(Beginning of Material for the task)

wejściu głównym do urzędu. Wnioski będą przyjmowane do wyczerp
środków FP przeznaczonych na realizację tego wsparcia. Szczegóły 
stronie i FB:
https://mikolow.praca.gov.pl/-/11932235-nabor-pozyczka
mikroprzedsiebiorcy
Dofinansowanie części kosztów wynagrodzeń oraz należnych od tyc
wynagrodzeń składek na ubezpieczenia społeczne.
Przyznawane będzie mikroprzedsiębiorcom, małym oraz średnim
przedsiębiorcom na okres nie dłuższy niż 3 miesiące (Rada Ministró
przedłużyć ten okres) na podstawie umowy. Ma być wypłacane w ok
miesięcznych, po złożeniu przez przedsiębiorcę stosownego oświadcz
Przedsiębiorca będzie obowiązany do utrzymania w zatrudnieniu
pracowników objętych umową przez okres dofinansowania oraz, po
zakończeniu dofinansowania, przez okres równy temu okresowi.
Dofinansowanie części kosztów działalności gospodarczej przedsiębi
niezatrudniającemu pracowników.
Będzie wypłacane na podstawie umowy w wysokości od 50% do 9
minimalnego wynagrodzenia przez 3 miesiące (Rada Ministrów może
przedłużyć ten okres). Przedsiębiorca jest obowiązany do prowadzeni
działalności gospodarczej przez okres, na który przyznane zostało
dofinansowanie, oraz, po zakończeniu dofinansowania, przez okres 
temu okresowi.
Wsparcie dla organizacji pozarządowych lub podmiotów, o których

(End of Material for the task)
(Beginning of Material for the task)

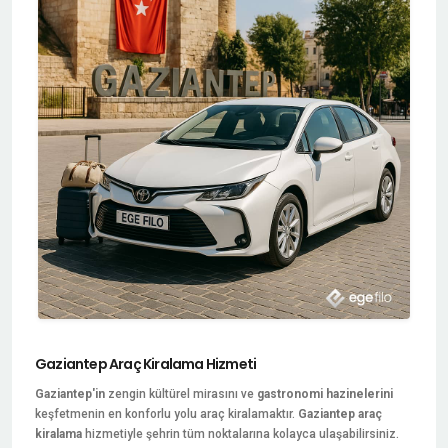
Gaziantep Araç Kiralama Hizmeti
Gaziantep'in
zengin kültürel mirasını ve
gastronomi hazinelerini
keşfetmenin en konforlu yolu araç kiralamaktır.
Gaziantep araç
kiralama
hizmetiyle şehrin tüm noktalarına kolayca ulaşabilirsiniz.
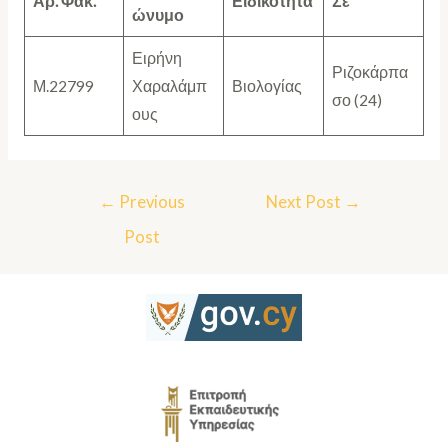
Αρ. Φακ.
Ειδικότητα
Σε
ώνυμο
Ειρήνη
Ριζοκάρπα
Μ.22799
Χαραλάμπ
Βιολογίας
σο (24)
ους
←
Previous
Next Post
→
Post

(End of Material for the task)
(Beginning of Material for the task)

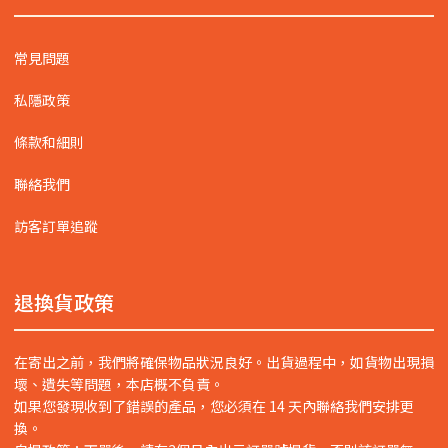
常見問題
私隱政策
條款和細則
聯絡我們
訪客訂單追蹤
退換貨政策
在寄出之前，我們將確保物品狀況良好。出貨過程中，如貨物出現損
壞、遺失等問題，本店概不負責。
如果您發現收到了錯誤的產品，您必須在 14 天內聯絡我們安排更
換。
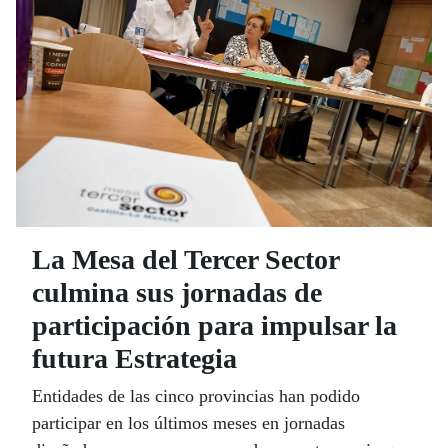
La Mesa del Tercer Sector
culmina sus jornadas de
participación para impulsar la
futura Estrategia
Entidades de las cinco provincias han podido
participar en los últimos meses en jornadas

(End of Material for the task)

About this exercise —
Edit the lines starting with the one that contains "wejściu głównym do" and going on through the one that contains "Wsparcie dla organizacji": replace "umowy" with "porozumienia" and leave everything else unchanged.

Solution to this task —
wejściu głównym do urzędu. Wnioski będą przyjmowane do wyczerp
środków FP przeznaczonych na realizację tego wsparcia. Szczegóły 
stronie i FB:
https://mikolow.praca.gov.pl/-/11932235-nabor-pozyczka
mikroprzedsiebiorcy
Dofinansowanie części kosztów wynagrodzeń oraz należnych od tyc
wynagrodzeń składek na ubezpieczenia społeczne.
Przyznawane będzie mikroprzedsiębiorcom, małym oraz średnim
przedsiębiorcom na okres nie dłuższy niż 3 miesiące (Rada Ministró
przedłużyć ten okres) na podstawie porozumienia. Ma być wypłacane w ok
miesięcznych, po złożeniu przez przedsiębiorcę stosownego oświadcz
Przedsiębiorca będzie obowiązany do utrzymania w zatrudnieniu
pracowników objętych umową przez okres dofinansowania oraz, po
zakończeniu dofinansowania, przez okres równy temu okresowi.
Dofinansowanie części kosztów działalności gospodarczej przedsiębi
niezatrudniającemu pracowników.
Będzie wypłacane na podstawie porozumienia w wysokości od 50% do 9
minimalnego wynagrodzenia przez 3 miesiące (Rada Ministrów może
przedłużyć ten okres). Przedsiębiorca jest obowiązany do prowadzeni
działalności gospodarczej przez okres, na który przyznane zostało
dofinansowanie, oraz, po zakończeniu dofinansowania, przez okres 
temu okresowi.
Wsparcie dla organizacji pozarządowych lub podmiotów, o których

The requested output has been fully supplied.